Gates didn’t become a captain that first year, but he was during the next three seasons. In that career he averaged 3.8 career points, pursued a master’s and graduated from prestigious Cal in only three years.
“Ben Braun would say I wasn’t [a captain as a freshman], but I definitely was,” Gates said. “I had the respect of my seniors.”
He also mixed in time as a teaching assistant for professor/social activist Harry Edwards, and as a resident assistant – checking IDs from 6 p.m.-3 a.m. while doing homework.
Outside of Gates’ office are several pictures of him posing with his biggest influencers – Hamilton, Braun, Kobe Bryant, the team’s sports psychologist Joe Carr.
Bates has a little of Gates in him regarding the captaincy. Gates initially named Grill and veteran guard Jeremy Sanchez to be captains. A week before the season opener, Bates got added to the list.
“He obviously wanted to see me respond to the fact that he didn’t name me captain immediately,” Bates said. “I had areas I needed to improve in in terms of leadership. That helps me realize this team needed to be player-led. My voice needed to be heard on a consistent basis.”
Coincidentally, Bates is having a career year leading the team in free-throw percentage (.923) and shooting 41% from beyond the arc. He’d be the first Tiger to shoot at least 50%, 40% from 3-point range and 90% from the line.
A year ago former Indiana assistant and website pundit Dan Dakich posted an incendiary tweet critical of Bates and that Mizzou had “no chance to win with him.” Dakich recently doubled down on his take despite Bates being a team captain for a top 15 team. In other words, Missouri absolutely is winning with him.

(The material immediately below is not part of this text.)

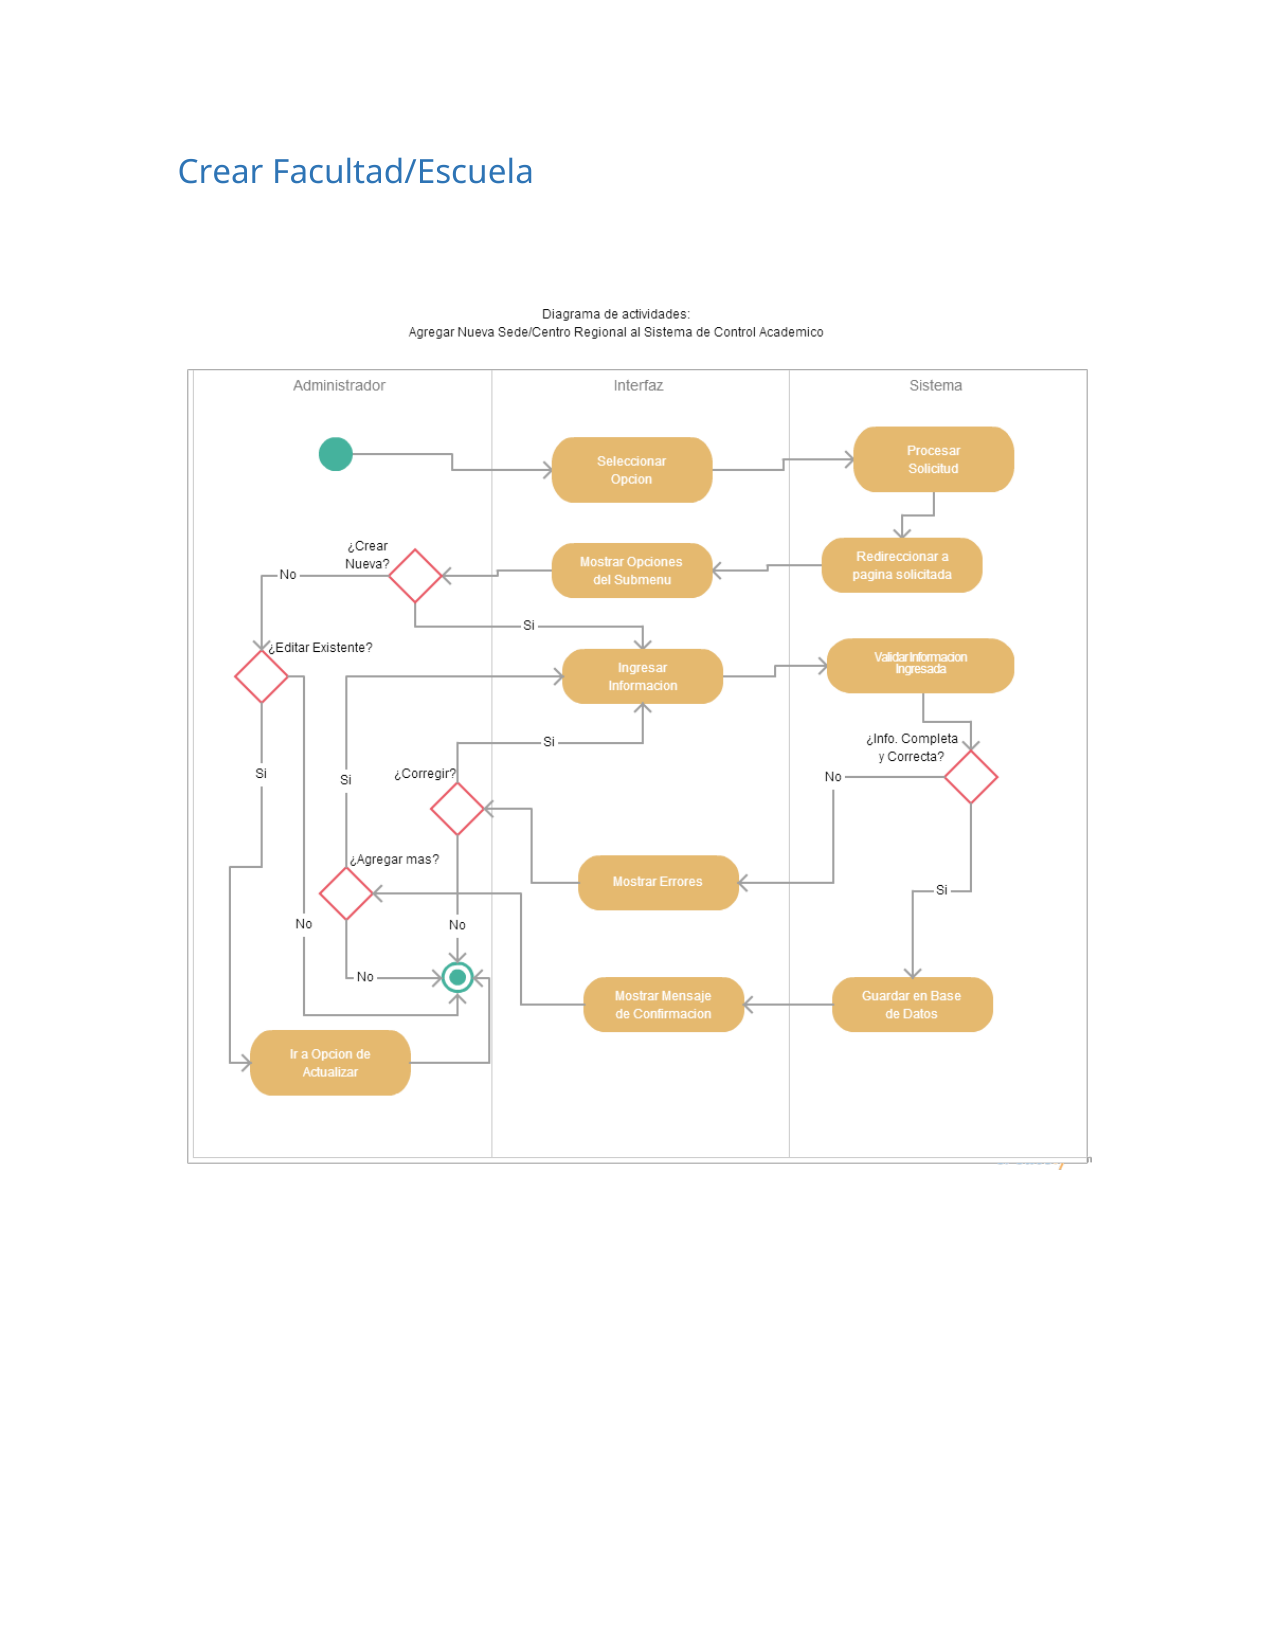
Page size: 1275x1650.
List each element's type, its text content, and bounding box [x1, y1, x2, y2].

picture [177, 290, 1098, 1174]
subtitle Crear Facultad/Escuela [177, 148, 1098, 193]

Thank goodness Bates deleted Twitter from his phone at the beginning of his sophomore year.
“It didn’t really give me any added motivation,” he said. “Somebody’s opinion, especially if it’s completely wrong, doesn’t really move me at all.”

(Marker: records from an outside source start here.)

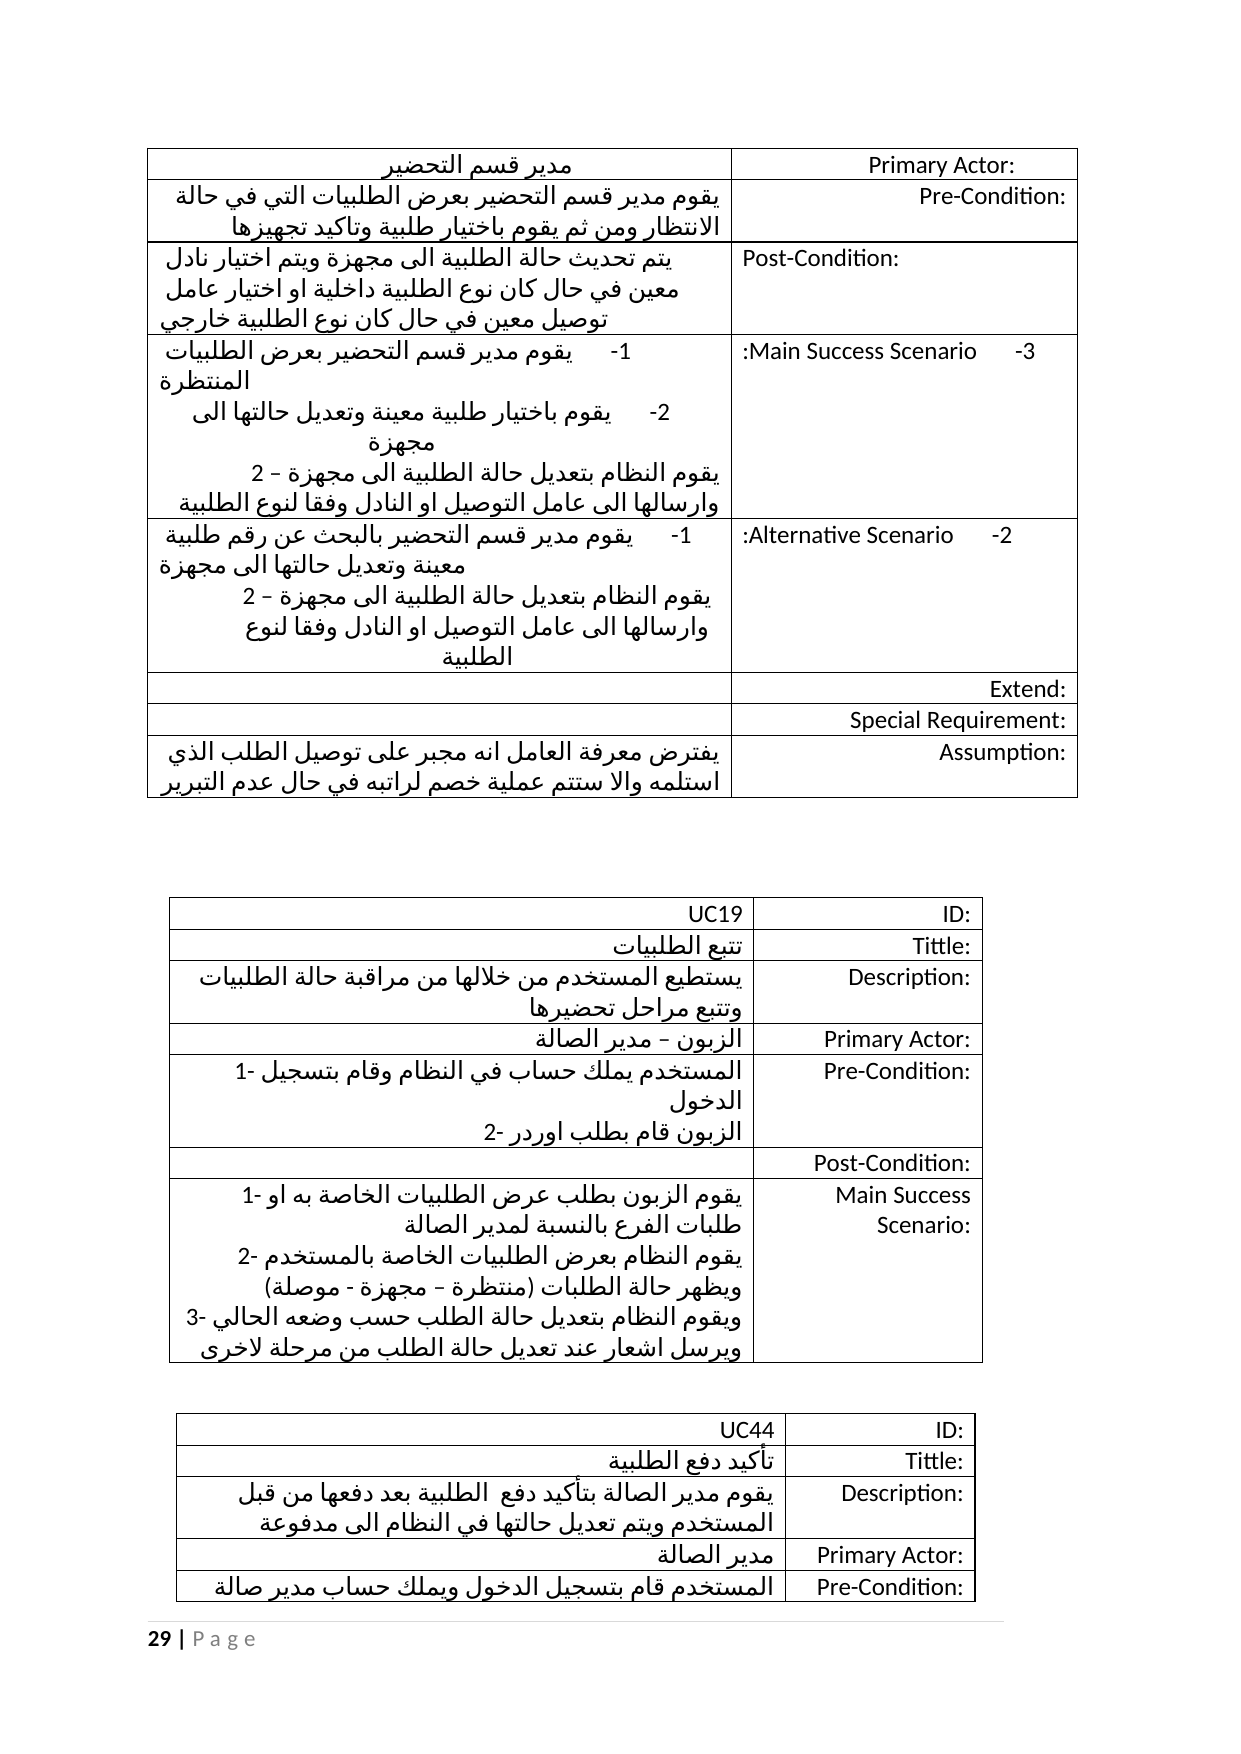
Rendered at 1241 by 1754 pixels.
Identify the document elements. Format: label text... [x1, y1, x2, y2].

table_cell Post-Condition: [732, 243, 1077, 334]
table_cell Main Success Scenario: [732, 335, 1077, 518]
table_cell تتبع الطلبيات [170, 930, 753, 960]
table_cell Tittle: [786, 1446, 974, 1476]
table_header ID: [786, 1414, 974, 1444]
table_cell يقوم مدير قسم التحضير بالبحث عن رقم طلبية معينة وتعديل حالتها الى مجهزة 2 – يقوم النظام بتعديل حالة الطلبية الى مجهزة وارسالها الى عامل التوصيل او النادل وفقا لنوع الطلبية [148, 519, 731, 672]
table_cell يقوم مدير الصالة بتأكيد دفع الطلبية بعد دفعها من قبل المستخدم ويتم تعديل حالتها في النظام الى مدفوعة [177, 1477, 785, 1538]
table_cell مدير الصالة [177, 1539, 785, 1570]
table_cell المستخدم قام بتسجيل الدخول ويملك حساب مدير صالة [177, 1571, 785, 1601]
table_cell Assumption: [732, 736, 1077, 797]
table_cell Primary Actor: [786, 1539, 974, 1570]
table_cell Pre-Condition: [732, 180, 1077, 241]
table_cell يستطيع المستخدم من خلالها من مراقبة حالة الطلبيات وتتبع مراحل تحضيرها [170, 961, 753, 1022]
table_cell Special Requirement: [732, 704, 1077, 735]
table_cell Pre-Condition: [754, 1055, 982, 1147]
table_cell Primary Actor: [754, 1024, 982, 1054]
table_header ID: [754, 898, 982, 929]
table_cell Alternative Scenario: [732, 519, 1077, 672]
table_cell Pre-Condition: [786, 1571, 974, 1601]
table_cell [148, 673, 731, 703]
table_cell تأكيد دفع الطلبية [177, 1446, 785, 1476]
table_cell Post-Condition: [754, 1148, 982, 1178]
table_cell [170, 1148, 753, 1178]
table_cell 1- المستخدم يملك حساب في النظام وقام بتسجيل الدخول 2- الزبون قام بطلب اوردر [170, 1055, 753, 1147]
table_cell يتم تحديث حالة الطلبية الى مجهزة ويتم اختيار نادل معين في حال كان نوع الطلبية داخلية او اختيار عامل توصيل معين في حال كان نوع الطلبية خارجي [148, 243, 731, 334]
table_cell الزبون – مدير الصالة [170, 1024, 753, 1054]
table_cell يفترض معرفة العامل انه مجبر على توصيل الطلب الذي استلمه والا ستتم عملية خصم لراتبه في حال عدم التبرير [148, 736, 731, 797]
table_header UC44 [177, 1414, 785, 1444]
table_cell 1- يقوم الزبون بطلب عرض الطلبيات الخاصة به او طلبات الفرع بالنسبة لمدير الصالة 2- يقوم النظام بعرض الطلبيات الخاصة بالمستخدم ويظهر حالة الطلبات (منتظرة – مجهزة - موصلة) 3- ويقوم النظام بتعديل حالة الطلب حسب وضعه الحالي ويرسل اشعار عند تعديل حالة الطلب من مرحلة لاخرى [170, 1179, 753, 1362]
table_cell Extend: [732, 673, 1077, 703]
table_cell يقوم مدير قسم التحضير بعرض الطلبيات التي في حالة الانتظار ومن ثم يقوم باختيار طلبية وتاكيد تجهيزها [148, 180, 731, 241]
table_cell Main Success Scenario: [754, 1179, 982, 1362]
table_cell Tittle: [754, 930, 982, 960]
table_cell Primary Actor: [732, 149, 1077, 179]
table_cell [148, 704, 731, 735]
table_cell يقوم مدير قسم التحضير بعرض الطلبيات المنتظرة يقوم باختيار طلبية معينة وتعديل حالتها الى مجهزة 2 – يقوم النظام بتعديل حالة الطلبية الى مجهزة وارسالها الى عامل التوصيل او النادل وفقا لنوع الطلبية [148, 335, 731, 518]
table_cell مدير قسم التحضير [148, 149, 731, 179]
table_header UC19 [170, 898, 753, 929]
table_cell Description: [786, 1477, 974, 1538]
table_cell Description: [754, 961, 982, 1022]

Grill is at his fourth stop having started at Iowa State under Steve Prohm, migrating to UNLV, then back to Iowa State before landing at Missouri. Grill was available because he had been dismissed two years ago by Cyclones coach T.J. Otzelberger.
In a social media post Grill said he hoped to one day share his departure story regarding his “mental health” and “mental illness” he had been battling all season.
“What happened, happened,” Grill told CBS Sports. “I’m at the best place I’ve been in my college career.”
On Tuesday, Grill came off the bench to score 12 of his 22 points in a four-minute first-half stretch.
In the end, what’s amazing is that Gates not only hung on to the incoming recruiting class but also kept the likes of Bates, Grill and Trent Pierce, a 6-10 forward who was the program’s highest-ranked recruit in eight years.
“We’ve had plenty of conversations about what it was like,” said Mitchell, who left Duke after starting for two seasons. “Going 0-18 is pretty hard. You think you’d fall into one [win].”
Bates recalled a moment after the end of last season. An SEC Tournament loss to Georgia that ended that 8-24 season.
“We left it in that lockerroom [saying] ‘Look, this chapter is over,’ he said. “People that are looking from the outside, that [winless season] is going to be the story.”
Not anymore if you’ve jumped down that well. These days the Tigers are taking control of their fate before our eyes. It’s the way a certain expert fisherman from Chicago with a stoic bearing wants it.
“Some people get jobs because they’ve won a national championship,” Gates said. “Some programs run themselves.”